BEGIN Reading passage

Three more companies join FDA fight

Three Alabama-based e-cigarette companies challenged the finalized rule that expands the U.S. Food and Drug Administration’s (FDA) ability to regulate all tobacco products, contending in a lawsuit filed on Tuesday that the measure goes too far and will likely push them out of business.

Cyclops Vapor 2, Tiger Vapor and Karma S Clouds object to the FDA’s rule, which goes into effect  August 8, requiring manufacturers to show the agency that vapor products brought to market after February 2007 meet federal public health standards and will have to submit applications to market new products, according to a story published on Law360.legislation

 

The rule doesn’t reflect that vaping devices are a safer alternative to tobacco products and consequently puts an unfair burden on e-cigarette companies, which are often small operations that can’t afford to go through the rigorous approval process, the complaint says.

“Because the deeming rule ignores the health benefits of vaping products, as opposed to tobacco products, the burdens imposed by the deeming rule appear to be nothing more than an arbitrary and capricious regulatory system designed to regulate the entire vaping industry out of existence,” the complaint says.

Cyclops is a distributor of e-liquids and Tiger and Karma both manufacture e-liquids and sell vaping devices, the complaint says. All of the companies offer e-liquids that contain nicotine derived from tobacco, as well as products that don’t, according to the complaint.

Studies confirm that those vaping products are far less harmful than cigarettes and that most of the chemicals leading to smoking-related disease aren’t present in e-cigarette vapor, the complaint says.
Although the FDA recognizes this reduced risk, the rule subjects vaping devices and e-liquids to the same regulatory requirements designed for cigarettes and smokeless tobacco, which Congress has said cause more than 400,000 deaths in the United States every year, the companies allege.

END Reading passage
BEGIN Entries supplied

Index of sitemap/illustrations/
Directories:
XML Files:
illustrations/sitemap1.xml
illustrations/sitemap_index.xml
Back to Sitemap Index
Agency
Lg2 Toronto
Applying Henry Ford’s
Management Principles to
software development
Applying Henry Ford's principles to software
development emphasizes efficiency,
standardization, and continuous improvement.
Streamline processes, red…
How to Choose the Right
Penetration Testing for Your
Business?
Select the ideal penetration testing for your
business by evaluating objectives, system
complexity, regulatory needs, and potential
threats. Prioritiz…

END Entries supplied
BEGIN Entries supplied

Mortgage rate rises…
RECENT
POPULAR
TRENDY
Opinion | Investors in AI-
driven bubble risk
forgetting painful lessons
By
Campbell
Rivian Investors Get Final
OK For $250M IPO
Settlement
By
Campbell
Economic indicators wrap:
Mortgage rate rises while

END Entries supplied
BEGIN Entries supplied

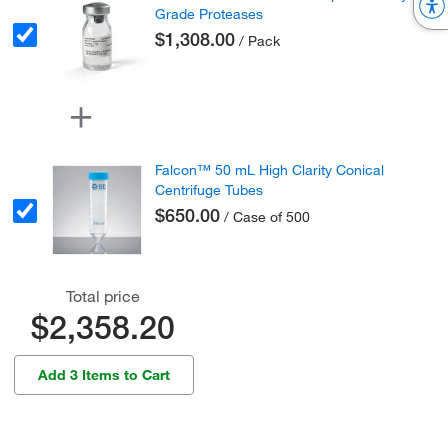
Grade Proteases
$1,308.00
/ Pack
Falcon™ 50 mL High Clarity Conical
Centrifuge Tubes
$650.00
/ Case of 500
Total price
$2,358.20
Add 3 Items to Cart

END Entries supplied

Continue the news article above about the three Alabama e-cigarette companies suing the FDA, starting right after its last sentence.

The agency estimates that a single pre-market tobacco application will cost hundreds of thousands of dollars, a tall order for vaping companies that produce scores of e-liquids, each of which would require its own approval, according to the complaint. Ultimately, the cost-prohibitive and lengthy process will force existing products out of the market and make it incredibly difficult to introduce new ones, likely driving consumers back to cigarettes and undercutting the purpose of the Family Smoking Prevention and Tobacco Control Act, a 2009 statute intended to address the cancer, heart disease and other health issues associated with tobacco use, the companies say.

The complaint asks the court to vacate the rule and declare that it exceeds the FDA’s authority, is arbitrary and capricious, applies an unlawful cost-benefit analysis and defies the First Amendment. Four other lawsuits also challenge the rule, one in Los Angeles and three in Washington, D.C., bringing primarily the same claims.

Joe Hubbard of the Joe Hubbard Law Firm, a lawyer for the three Alabama companies, said that the litigation comes down to the FDA’s overreach of its constitutional and statutory authority in issuing regulations that are intended to “regulate this industry out of existence, according to the story.

“The vapor industry and these three businesses have no objection to reasonable and lawful regulations,” he said. “What they object to is the FDA using its power not to regulate, but to annihilate their business.”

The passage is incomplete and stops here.